For those of you who came out last weekend, you may remember I had previously split a hive to deter what I thought may have been late season swarm preparations.  After I recombined the two parts of the split, to make one strong hive again, we found new queen cells being constructed.  That really threw me for a loop, because the chances of a swarm surviving at this time are nil, and I don't really think there would even be time for one of those new queens to emerge, mate, and begin laying. 

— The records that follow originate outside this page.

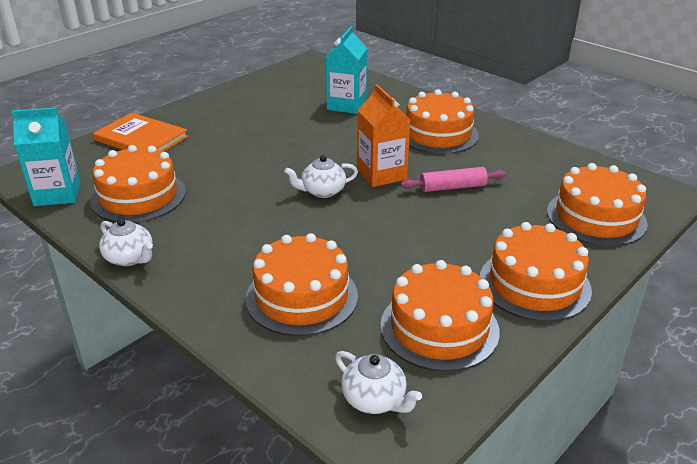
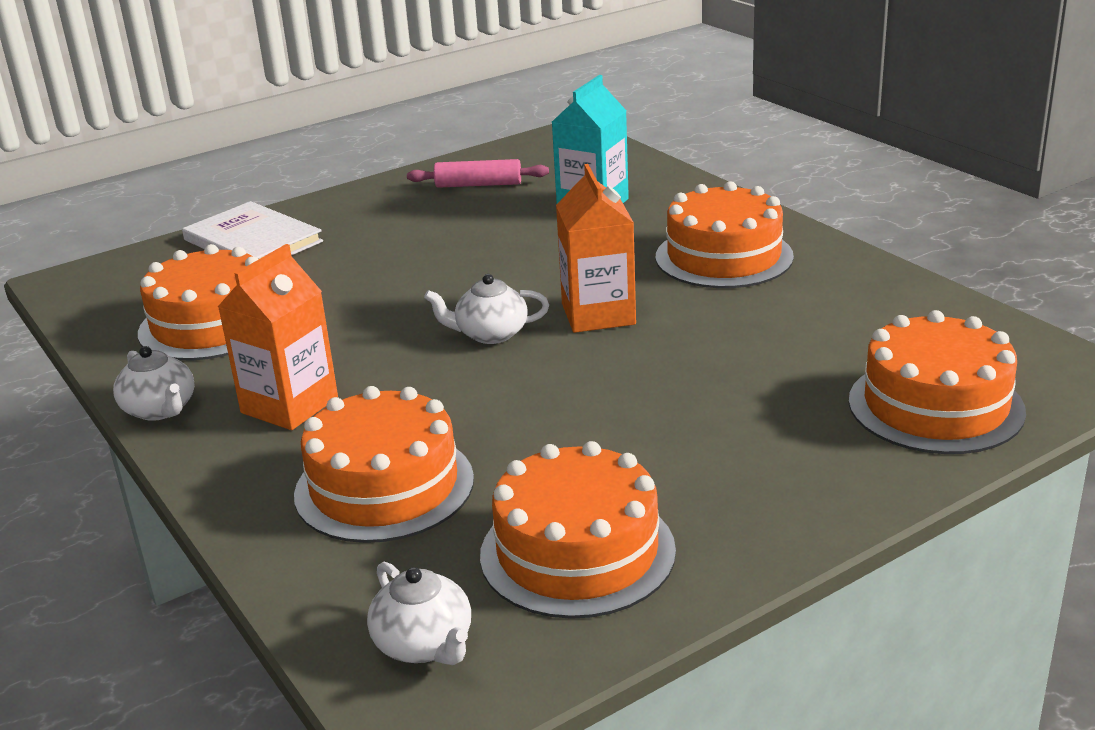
camera: 15 degrees right, 5 degrees down
turquoise carton [11,107,81,206] -> none
orange book [93,113,189,152] -> white book [182,201,323,260]
pink rolling pin [400,167,506,192] -> pink rolling pin moved to [407,159,549,188]
orange cake [480,222,592,322] -> none
none -> orange carton [218,244,338,430]

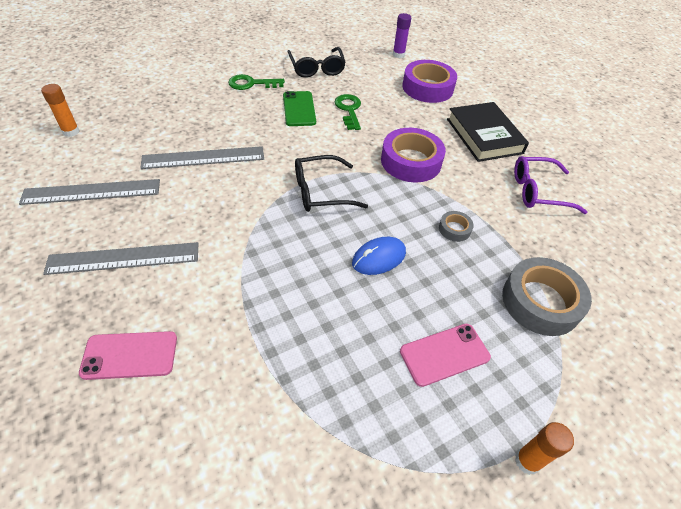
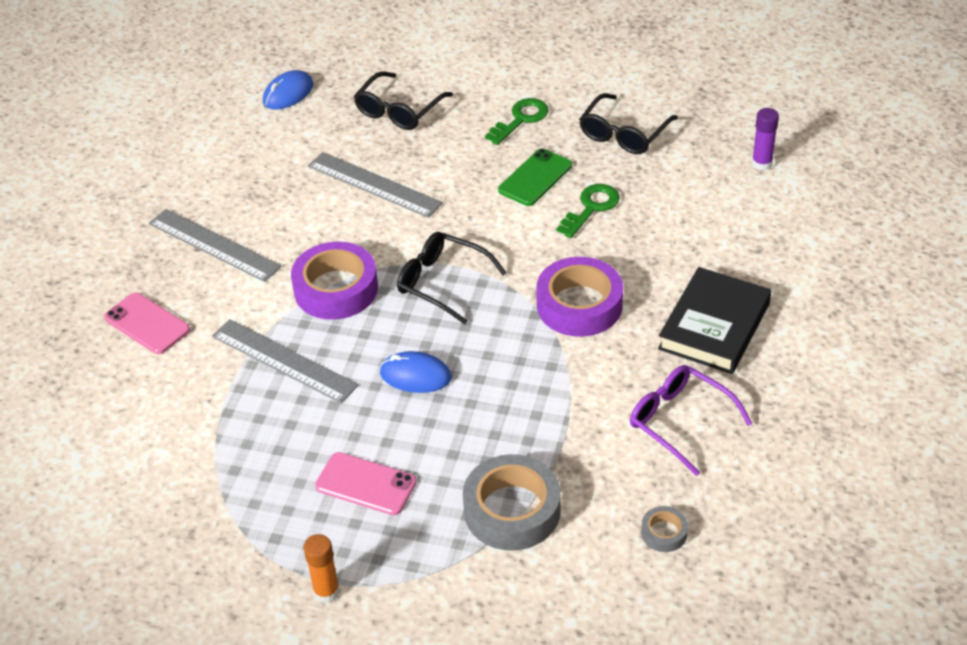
camera: 50 degrees right, 5 degrees down
grey ruler [19,179,160,205] -> grey ruler moved to [212,319,359,403]
orange glue stick [41,84,80,137] -> blue mouse [263,70,314,110]
green key [228,74,285,90] -> green key turned 90 degrees clockwise [485,98,549,145]
purple tape [402,60,457,103] -> purple tape moved to [291,242,378,320]
grey tape [439,211,474,242] -> grey tape moved to [641,506,688,552]
none -> black glasses [354,71,453,130]

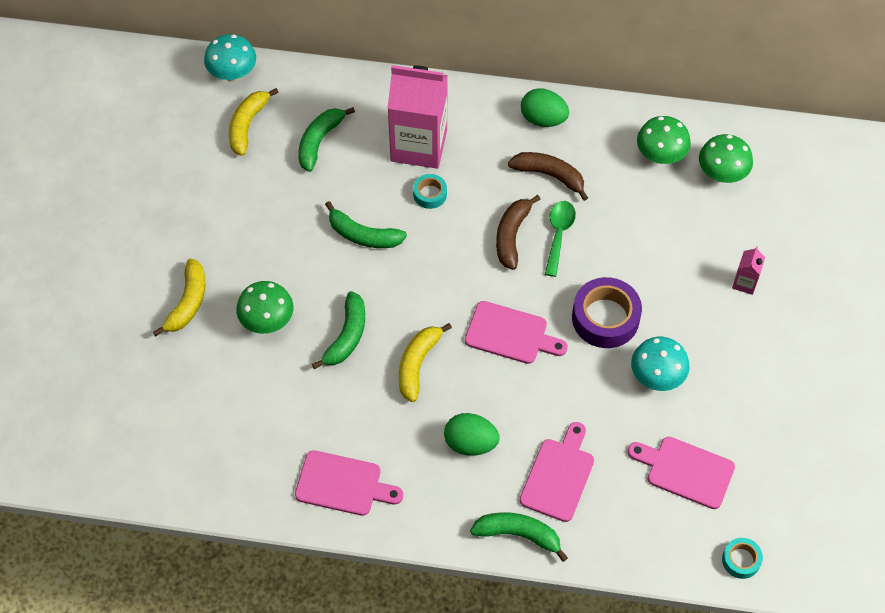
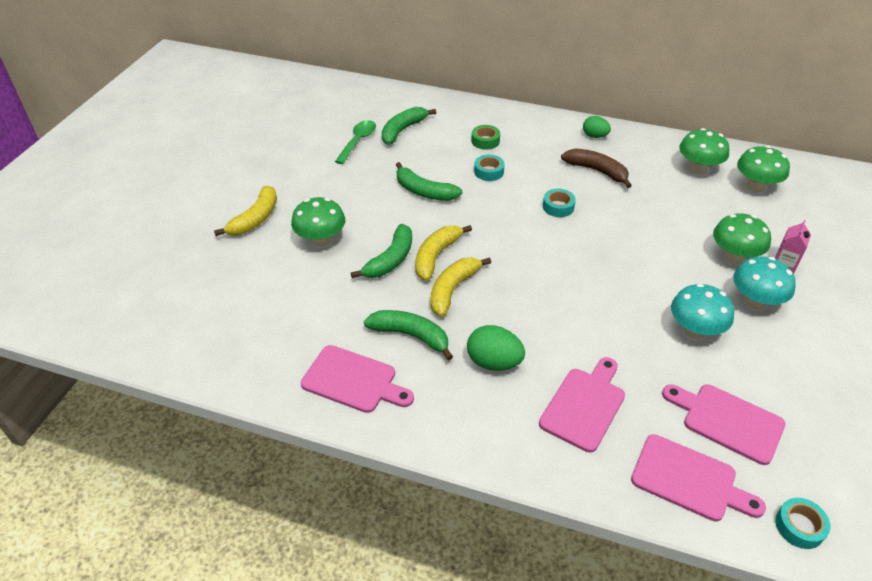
camera: 10 degrees right, 15 degrees down
turquoise mushroom [204,34,256,82] -> turquoise mushroom moved to [733,256,796,310]
yellow banana [229,88,279,156] -> yellow banana moved to [415,225,472,281]
pink carton [387,65,448,169] -> green tape [471,125,500,150]
pink cutting board [465,301,568,364] -> pink cutting board moved to [631,434,766,522]
green banana [470,512,568,562] -> green banana moved to [364,310,453,361]
brown banana [496,195,541,270] -> turquoise tape [543,189,576,217]
green egg [521,88,569,127] -> green egg [583,116,611,138], size x0.66
green spoon [545,201,576,277] -> green spoon moved to [335,120,376,164]
purple tape [572,277,642,348] -> none
none -> green mushroom [713,213,771,264]

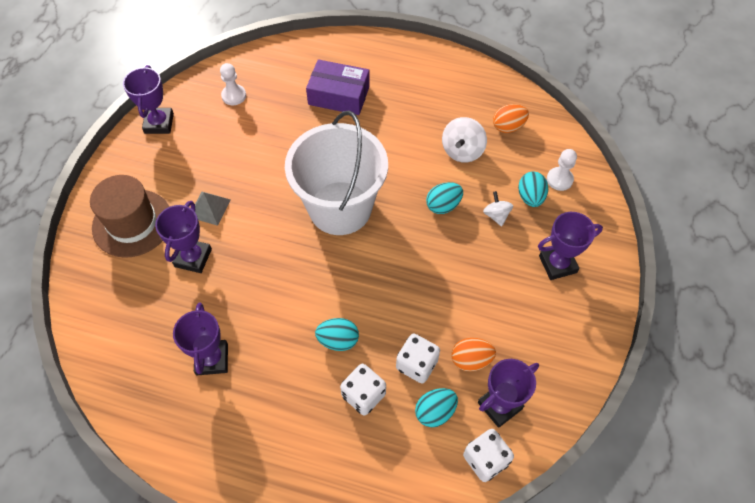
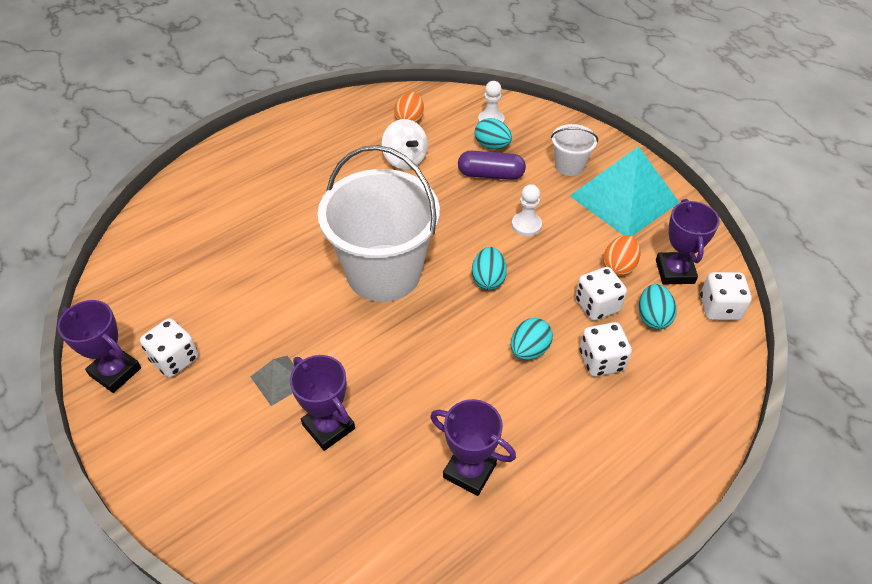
camera: 55 degrees left, 10 degrees down
brown hat [90,175,169,258] -> none
white pawn [220,63,246,105] -> white pawn moved to [512,184,542,236]
purple box [306,59,370,115] -> none
turquoise egg [426,182,463,214] -> turquoise egg moved to [472,247,507,290]
white spinning top [483,191,513,227] -> purple capsule [458,151,526,180]
purple trophy [538,212,603,280] -> white bucket [551,124,598,176]
none -> white dice [140,318,199,378]
none -> turquoise pyramid [570,146,680,236]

My options seemed to be: #1- determine if there is even a laying queen in there and them cut all new queen cells (the worst), #2- purchase and install a mated queen from somewhere (after removing the existing queen and all queen cells), or #3- just wait and see.  Fortunately "wait-and-see" worked out for me in this case.  When I went back several days later, all of the queen cells had been torn down.  Presumably the original queen did the deed, as there was brood of all ages (including eggs) in the hive; she hadn't missed a beat in her duties.  It seems that sometimes when the beekeeper does a major manipulation (like combining hives), the colony might get the urge to supersede the queen, whether or not there is anything wrong with the queen.  Not all supersedures are successful, though, and in this case I'm glad it wasn't.